-------- Extracted material --------

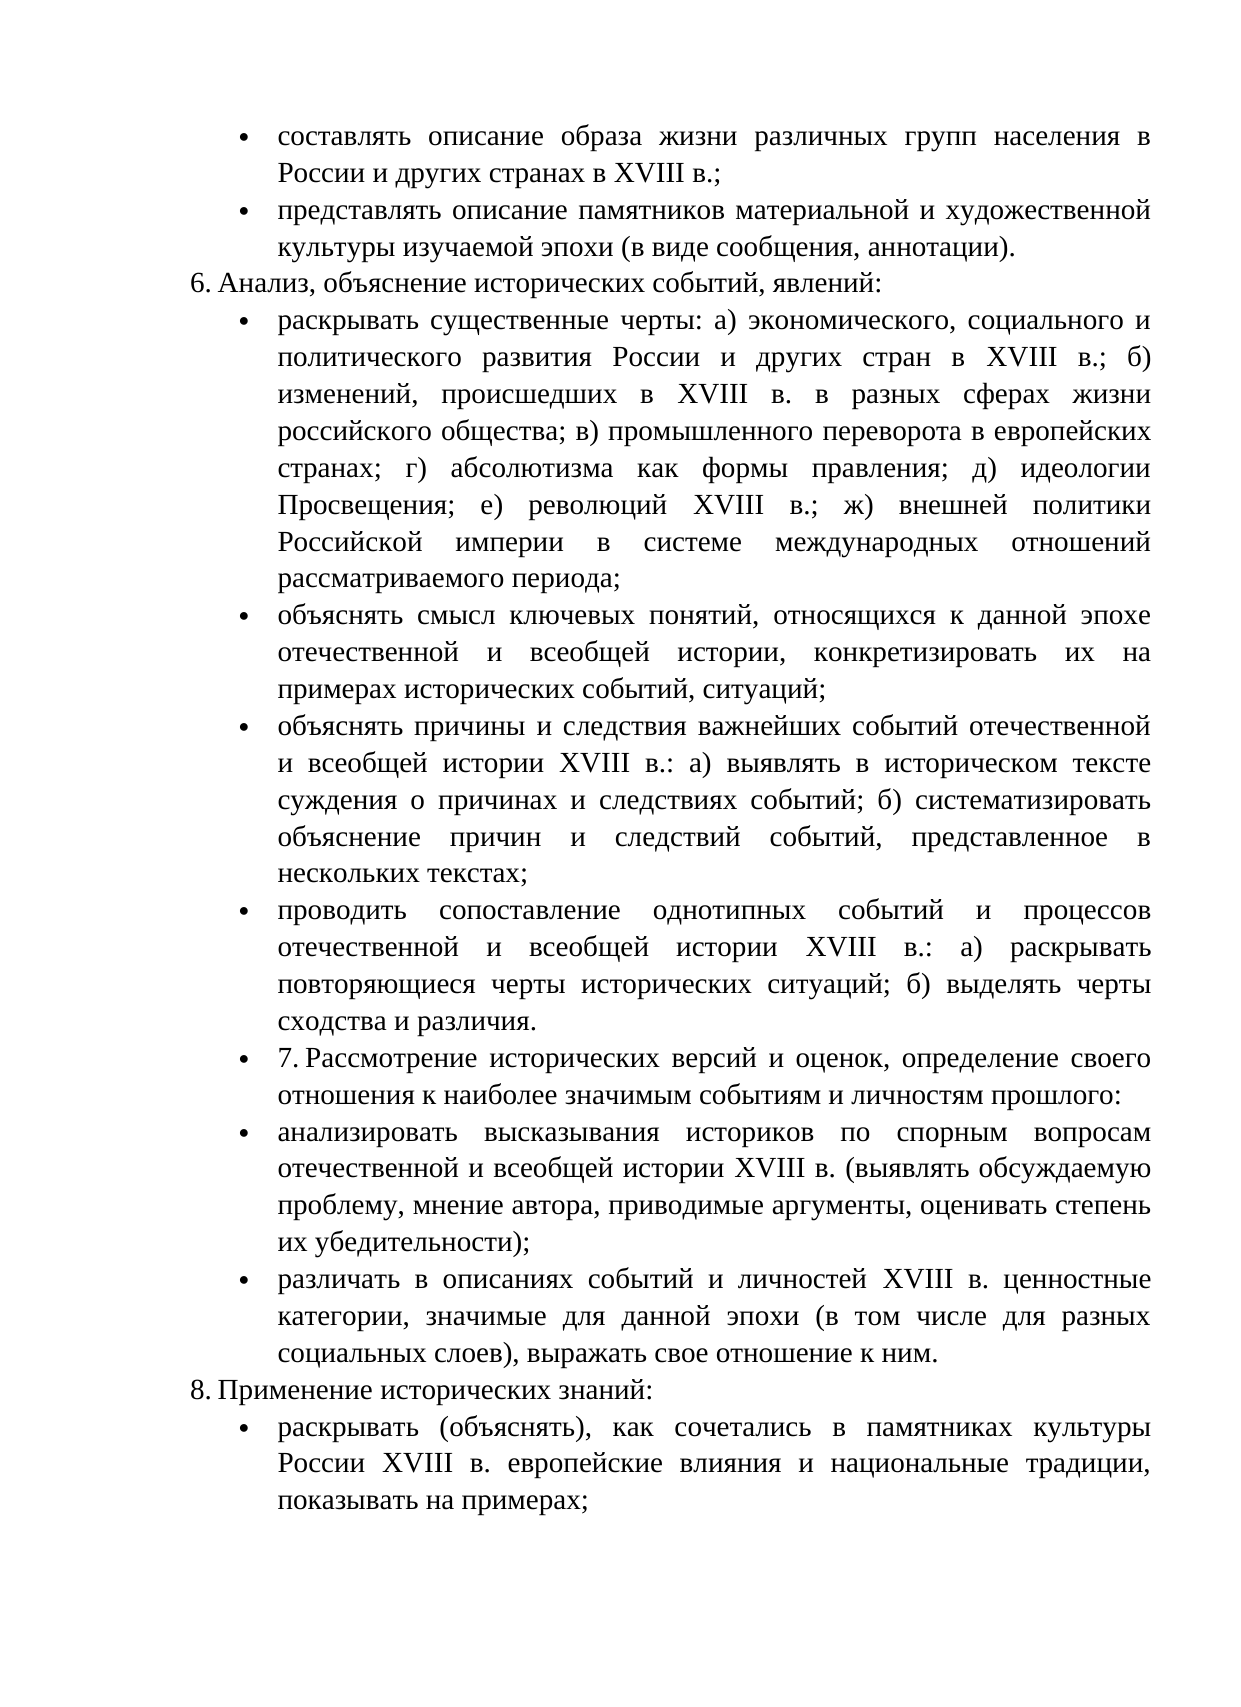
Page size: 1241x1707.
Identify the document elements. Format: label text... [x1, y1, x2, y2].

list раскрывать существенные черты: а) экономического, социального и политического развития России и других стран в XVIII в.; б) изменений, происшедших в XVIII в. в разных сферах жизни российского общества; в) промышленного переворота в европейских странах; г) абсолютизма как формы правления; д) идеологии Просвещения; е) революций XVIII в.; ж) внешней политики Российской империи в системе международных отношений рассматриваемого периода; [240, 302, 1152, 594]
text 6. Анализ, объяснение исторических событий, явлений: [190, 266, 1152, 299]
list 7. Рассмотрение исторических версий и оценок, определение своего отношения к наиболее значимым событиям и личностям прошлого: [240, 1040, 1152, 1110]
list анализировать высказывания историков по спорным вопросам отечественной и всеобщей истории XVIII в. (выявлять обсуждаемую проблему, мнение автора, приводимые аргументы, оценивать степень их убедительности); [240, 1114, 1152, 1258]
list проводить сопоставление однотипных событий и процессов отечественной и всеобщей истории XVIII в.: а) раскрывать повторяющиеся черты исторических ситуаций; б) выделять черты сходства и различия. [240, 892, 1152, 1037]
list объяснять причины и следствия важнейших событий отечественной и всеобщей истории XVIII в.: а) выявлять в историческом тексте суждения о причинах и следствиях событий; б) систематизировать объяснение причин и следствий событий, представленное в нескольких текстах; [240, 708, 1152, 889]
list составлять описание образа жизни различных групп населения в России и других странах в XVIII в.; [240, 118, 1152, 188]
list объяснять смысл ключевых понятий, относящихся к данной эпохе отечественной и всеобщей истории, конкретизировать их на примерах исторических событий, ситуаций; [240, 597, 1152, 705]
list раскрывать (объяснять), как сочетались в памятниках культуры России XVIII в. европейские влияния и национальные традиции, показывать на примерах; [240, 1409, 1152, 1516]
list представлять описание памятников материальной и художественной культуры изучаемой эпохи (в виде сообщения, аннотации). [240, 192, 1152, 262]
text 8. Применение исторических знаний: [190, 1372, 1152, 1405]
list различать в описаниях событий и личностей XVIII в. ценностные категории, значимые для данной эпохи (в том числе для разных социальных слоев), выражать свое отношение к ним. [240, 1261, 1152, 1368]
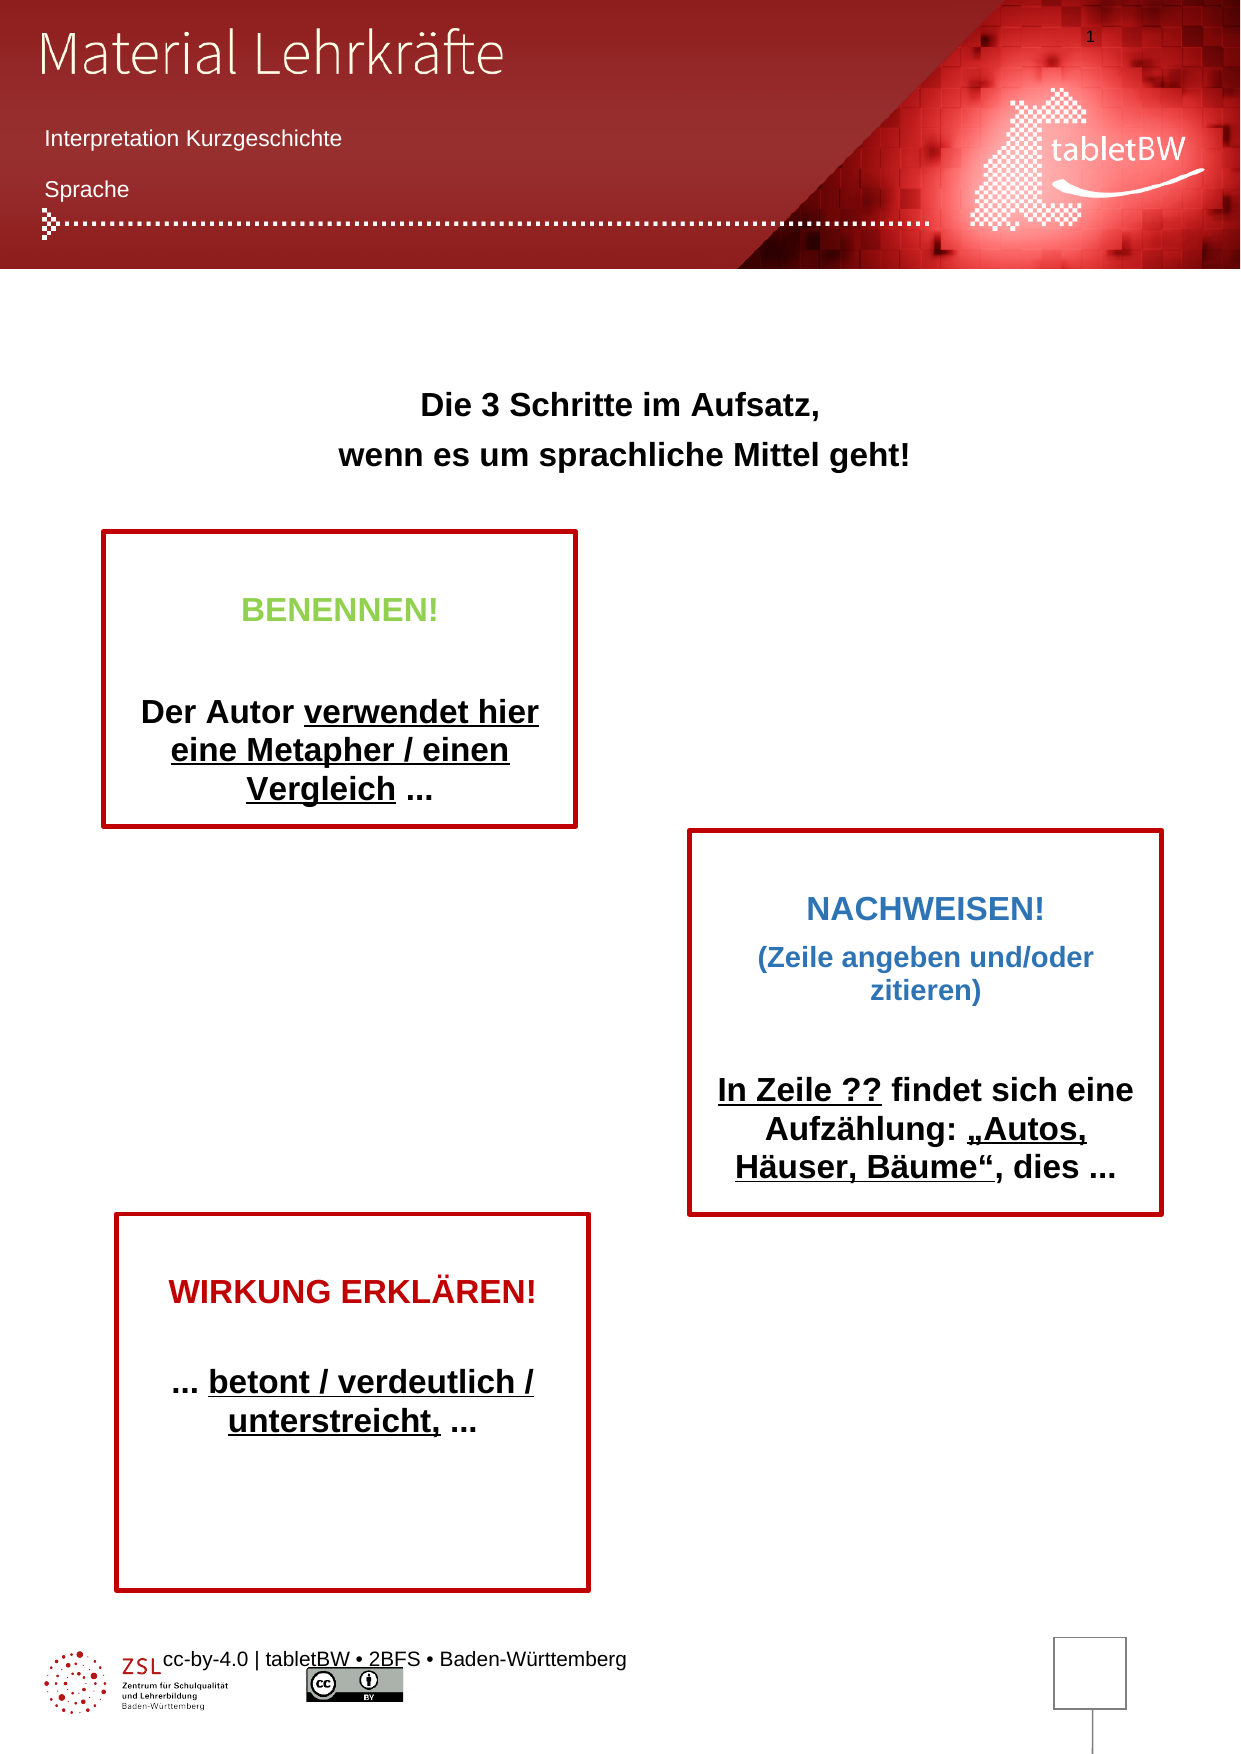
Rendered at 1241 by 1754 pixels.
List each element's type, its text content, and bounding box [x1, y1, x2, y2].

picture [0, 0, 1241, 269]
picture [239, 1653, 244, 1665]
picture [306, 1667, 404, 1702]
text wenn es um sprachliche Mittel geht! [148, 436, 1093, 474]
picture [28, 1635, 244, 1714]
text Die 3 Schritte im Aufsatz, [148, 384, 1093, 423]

--------

Would it be possible to copy the material exactly, excluding the images?

Page size: 1241x1707.
Identify the document elements. Format: label text... [x1, y1, x2, y2].

list раскрывать существенные черты: а) экономического, социального и политического развития России и других стран в XVIII в.; б) изменений, происшедших в XVIII в. в разных сферах жизни российского общества; в) промышленного переворота в европейских странах; г) абсолютизма как формы правления; д) идеологии Просвещения; е) революций XVIII в.; ж) внешней политики Российской империи в системе международных отношений рассматриваемого периода; [240, 302, 1152, 594]
text 6. Анализ, объяснение исторических событий, явлений: [190, 266, 1152, 299]
list 7. Рассмотрение исторических версий и оценок, определение своего отношения к наиболее значимым событиям и личностям прошлого: [240, 1040, 1152, 1110]
list анализировать высказывания историков по спорным вопросам отечественной и всеобщей истории XVIII в. (выявлять обсуждаемую проблему, мнение автора, приводимые аргументы, оценивать степень их убедительности); [240, 1114, 1152, 1258]
list проводить сопоставление однотипных событий и процессов отечественной и всеобщей истории XVIII в.: а) раскрывать повторяющиеся черты исторических ситуаций; б) выделять черты сходства и различия. [240, 892, 1152, 1037]
list объяснять причины и следствия важнейших событий отечественной и всеобщей истории XVIII в.: а) выявлять в историческом тексте суждения о причинах и следствиях событий; б) систематизировать объяснение причин и следствий событий, представленное в нескольких текстах; [240, 708, 1152, 889]
list составлять описание образа жизни различных групп населения в России и других странах в XVIII в.; [240, 118, 1152, 188]
list объяснять смысл ключевых понятий, относящихся к данной эпохе отечественной и всеобщей истории, конкретизировать их на примерах исторических событий, ситуаций; [240, 597, 1152, 705]
list раскрывать (объяснять), как сочетались в памятниках культуры России XVIII в. европейские влияния и национальные традиции, показывать на примерах; [240, 1409, 1152, 1516]
list представлять описание памятников материальной и художественной культуры изучаемой эпохи (в виде сообщения, аннотации). [240, 192, 1152, 262]
text 8. Применение исторических знаний: [190, 1372, 1152, 1405]
list различать в описаниях событий и личностей XVIII в. ценностные категории, значимые для данной эпохи (в том числе для разных социальных слоев), выражать свое отношение к ним. [240, 1261, 1152, 1368]
Rendered at 1241 by 1754 pixels.
List each element's type, its text content, and bounding box [x1, y1, x2, y2].

picture [0, 0, 1241, 269]
picture [239, 1653, 244, 1665]
picture [306, 1667, 404, 1702]
text wenn es um sprachliche Mittel geht! [148, 436, 1093, 474]
picture [28, 1635, 244, 1714]
text Die 3 Schritte im Aufsatz, [148, 384, 1093, 423]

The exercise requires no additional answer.